(Dataset entries)
---
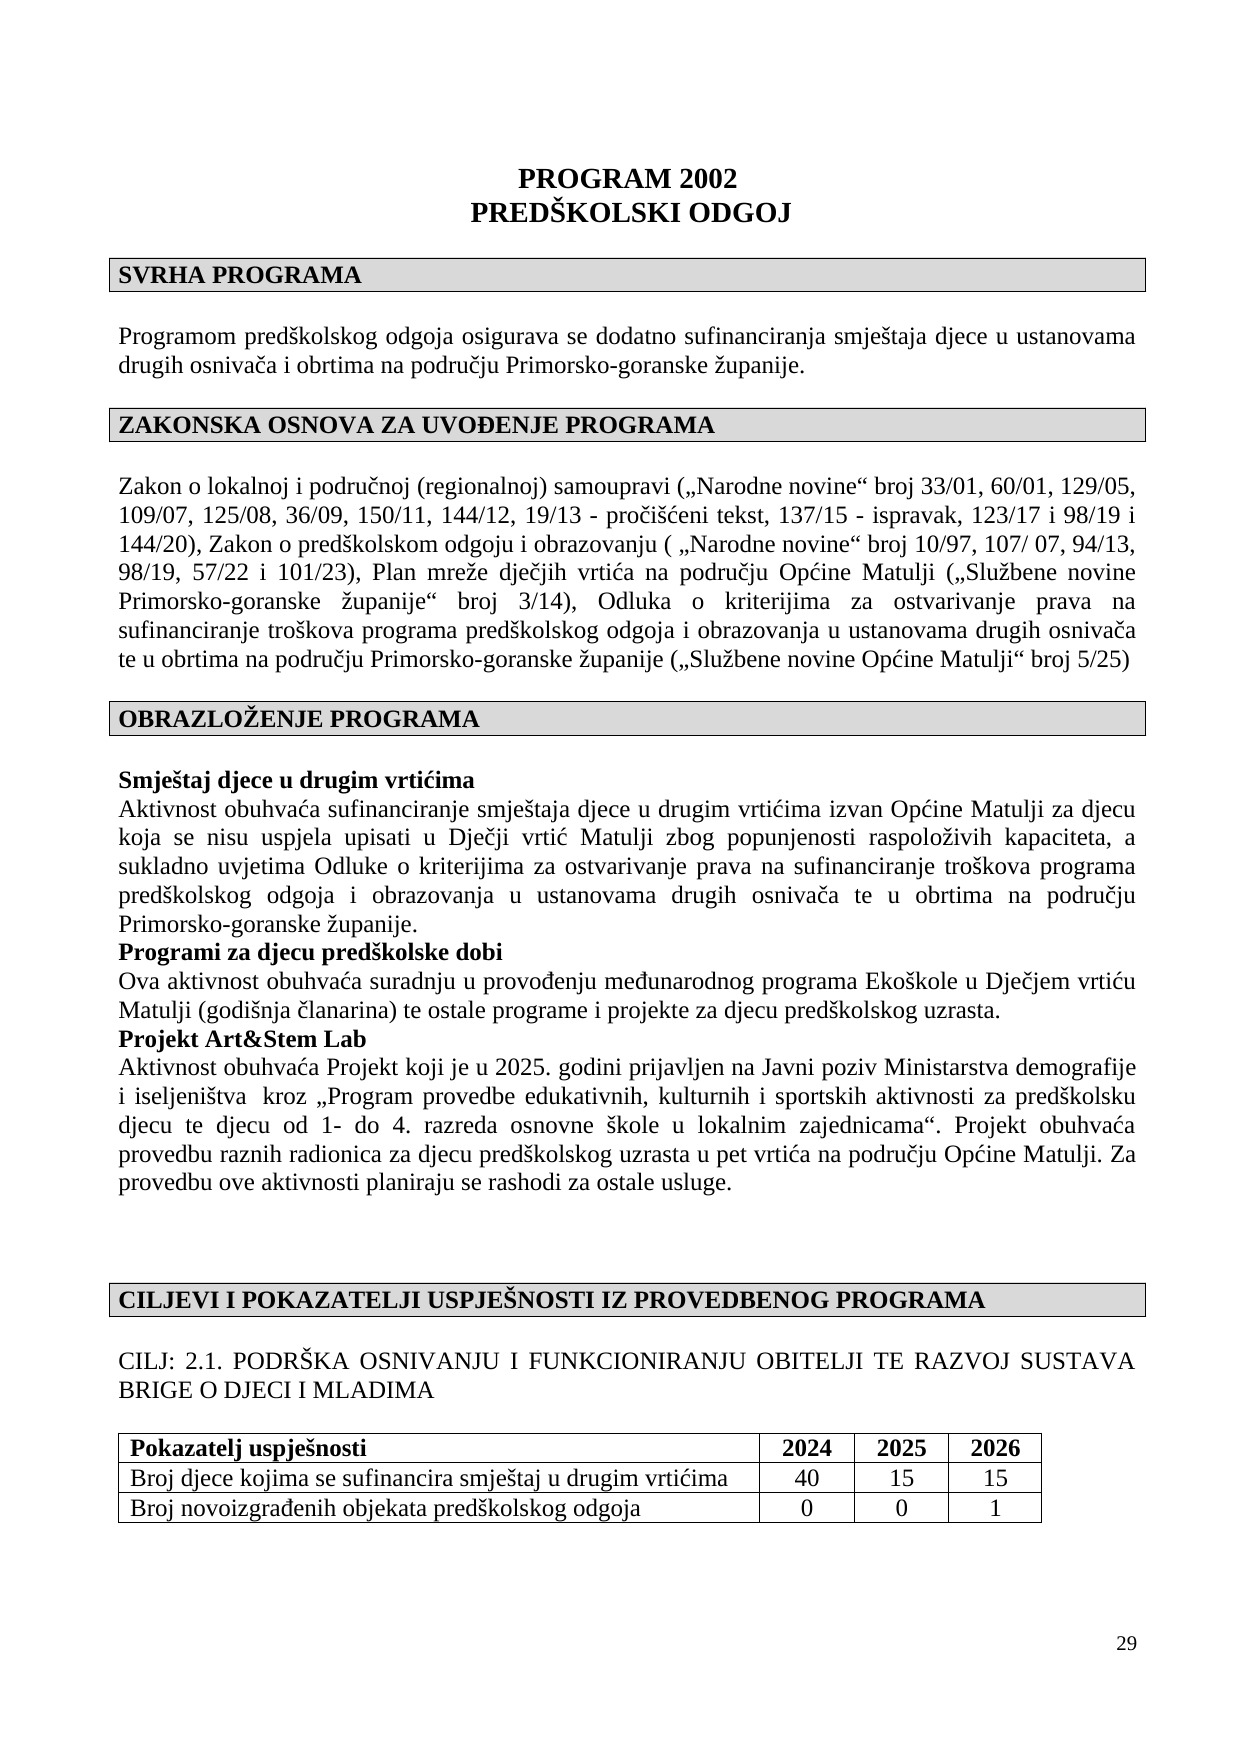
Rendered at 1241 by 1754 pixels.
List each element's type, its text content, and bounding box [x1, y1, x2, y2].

table_cell 40 [760, 1463, 854, 1492]
table_cell Broj novoizgrađenih objekata predškolskog odgoja [119, 1493, 759, 1522]
table_header 2025 [855, 1434, 948, 1462]
text PROGRAM 2002 [118, 162, 1137, 195]
text PREDŠKOLSKI ODGOJ [118, 195, 1137, 229]
text Ova aktivnost obuhvaća suradnju u provođenju međunarodnog programa Ekoškole u Dječjem vrtiću Matulji (godišnja članarina) te ostale programe i projekte za djecu predškolskog uzrasta. [118, 966, 1137, 1024]
table_cell 0 [760, 1493, 854, 1522]
table_header 2026 [949, 1434, 1041, 1462]
text Smještaj djece u drugim vrtićima [118, 765, 1137, 794]
table_header Pokazatelj uspješnosti [119, 1434, 759, 1462]
table_cell 1 [949, 1493, 1041, 1522]
text Programi za djecu predškolske dobi [118, 937, 1137, 966]
text Programom predškolskog odgoja osigurava se dodatno sufinanciranja smještaja djece u ustanovama drugih osnivača i obrtima na području Primorsko-goranske županije. [118, 321, 1137, 379]
text Aktivnost obuhvaća Projekt koji je u 2025. godini prijavljen na Javni poziv Ministarstva demografije i iseljeništva kroz „Program provedbe edukativnih, kulturnih i sportskih aktivnosti za predškolsku djecu te djecu od 1- do 4. razreda osnovne škole u lokalnim zajednicama“. Projekt obuhvaća provedbu raznih radionica za djecu predškolskog uzrasta u pet vrtića na području Općine Matulji. Za provedbu ove aktivnosti planiraju se rashodi za ostale usluge. [118, 1052, 1137, 1196]
text Zakon o lokalnoj i područnoj (regionalnoj) samoupravi („Narodne novine“ broj 33/01, 60/01, 129/05, 109/07, 125/08, 36/09, 150/11, 144/12, 19/13 - pročišćeni tekst, 137/15 - ispravak, 123/17 i 98/19 i 144/20), Zakon o predškolskom odgoju i obrazovanju ( „Narodne novine“ broj 10/97, 107/ 07, 94/13, 98/19, 57/22 i 101/23), Plan mreže dječjih vrtića na području Općine Matulji („Službene novine Primorsko-goranske županije“ broj 3/14), Odluka o kriterijima za ostvarivanje prava na sufinanciranje troškova programa predškolskog odgoja i obrazovanja u ustanovama drugih osnivača te u obrtima na području Primorsko-goranske županije („Službene novine Općine Matulji“ broj 5/25) [118, 471, 1137, 672]
table_header 2024 [760, 1434, 854, 1462]
text CILJEVI I POKAZATELJI USPJEŠNOSTI IZ PROVEDBENOG PROGRAMA [110, 1284, 1145, 1316]
table_cell 0 [855, 1493, 948, 1522]
table_cell Broj djece kojima se sufinancira smještaj u drugim vrtićima [119, 1463, 759, 1492]
text OBRAZLOŽENJE PROGRAMA [110, 702, 1145, 735]
table_cell 15 [949, 1463, 1041, 1492]
text CILJ: 2.1. PODRŠKA OSNIVANJU I FUNKCIONIRANJU OBITELJI TE RAZVOJ SUSTAVA BRIGE O DJECI I MLADIMA [118, 1346, 1137, 1404]
table_cell 15 [855, 1463, 948, 1492]
text Aktivnost obuhvaća sufinanciranje smještaja djece u drugim vrtićima izvan Općine Matulji za djecu koja se nisu uspjela upisati u Dječji vrtić Matulji zbog popunjenosti raspoloživih kapaciteta, a sukladno uvjetima Odluke o kriterijima za ostvarivanje prava na sufinanciranje troškova programa predškolskog odgoja i obrazovanja u ustanovama drugih osnivača te u obrtima na području Primorsko-goranske županije. [118, 794, 1137, 937]
text Projekt Art&Stem Lab [118, 1024, 1137, 1052]
text SVRHA PROGRAMA [110, 259, 1145, 291]
text ZAKONSKA OSNOVA ZA UVOĐENJE PROGRAMA [110, 409, 1145, 441]
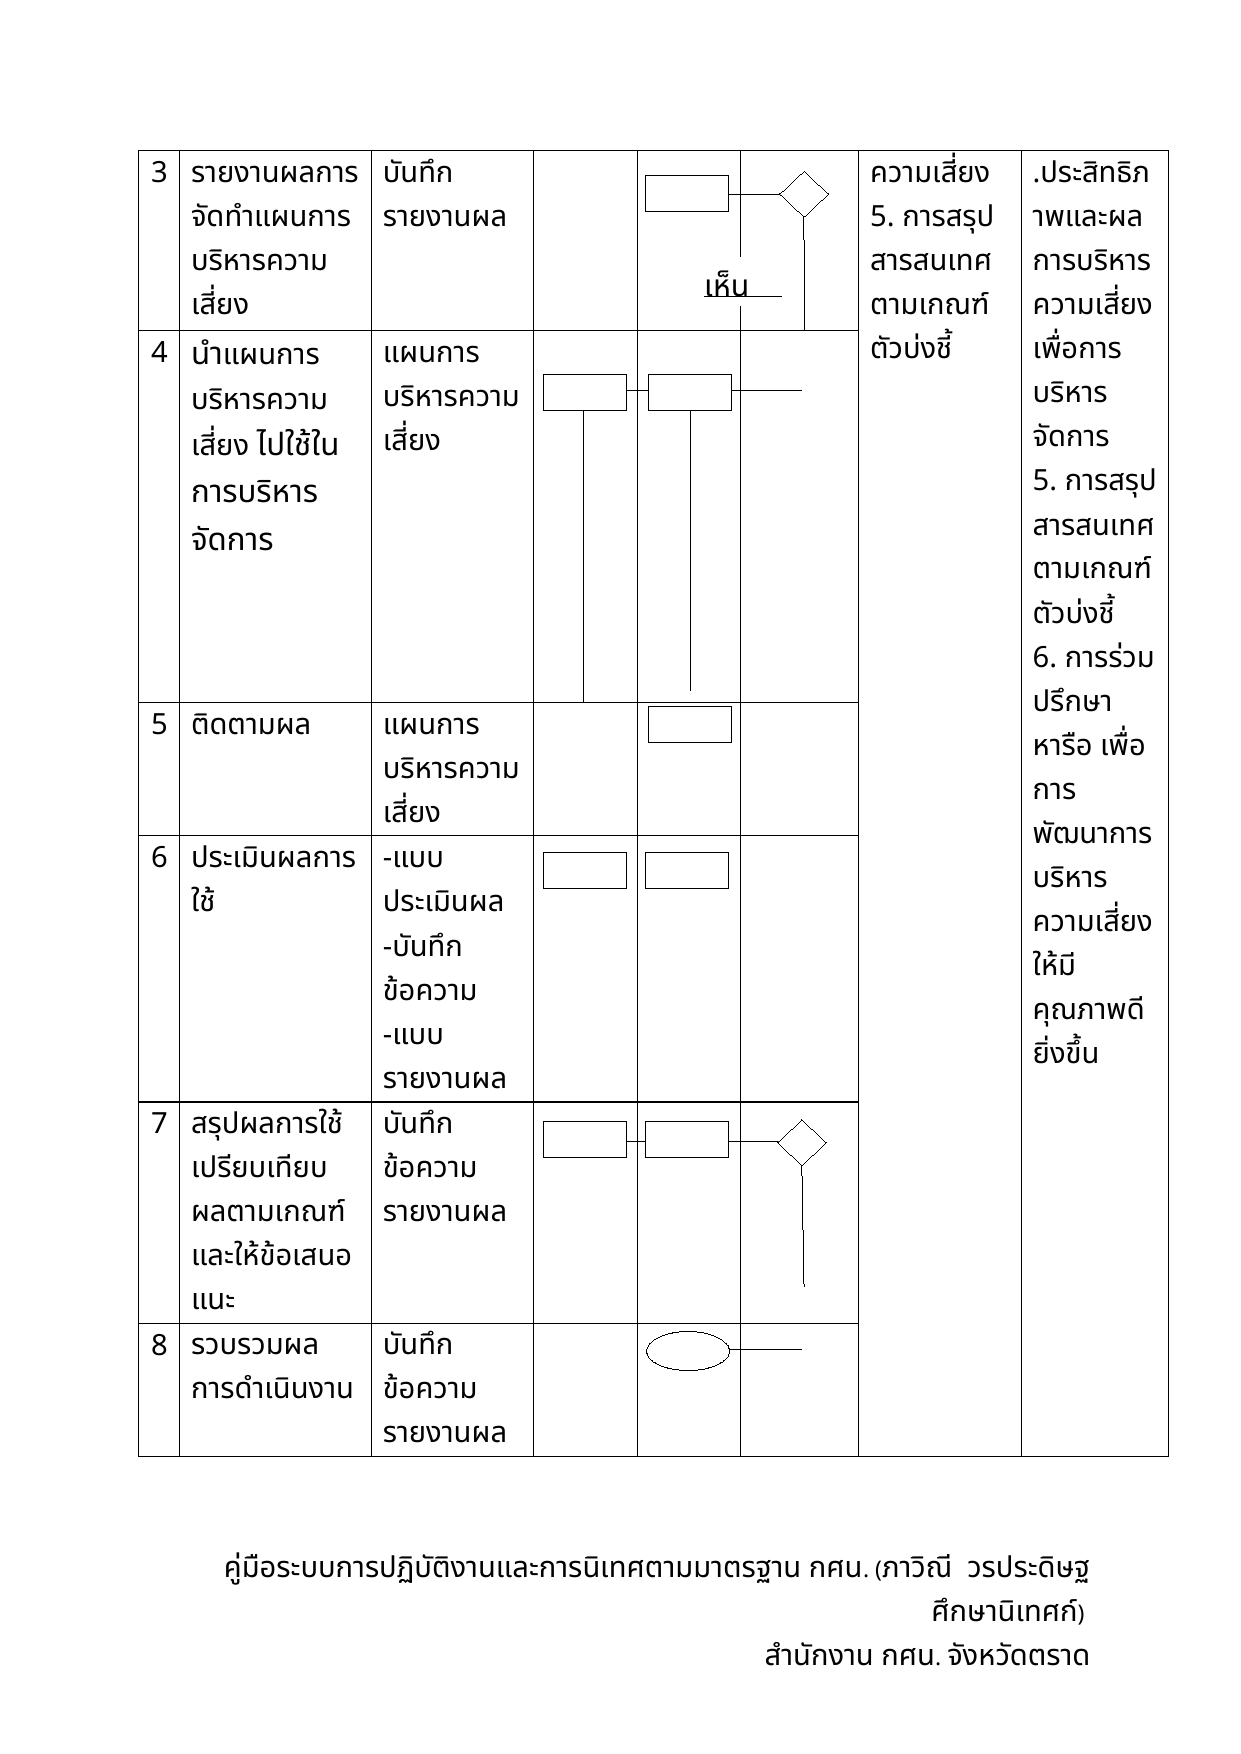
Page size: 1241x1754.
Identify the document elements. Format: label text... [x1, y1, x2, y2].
---
Please write out exactly the line containing "Page size: 1241x1754." and every line after it through the end of the records, nothing more.

Output of the task:
Page size: 1241x1754.
Identify the document elements. Format: label text... [x1, y1, x2, y2].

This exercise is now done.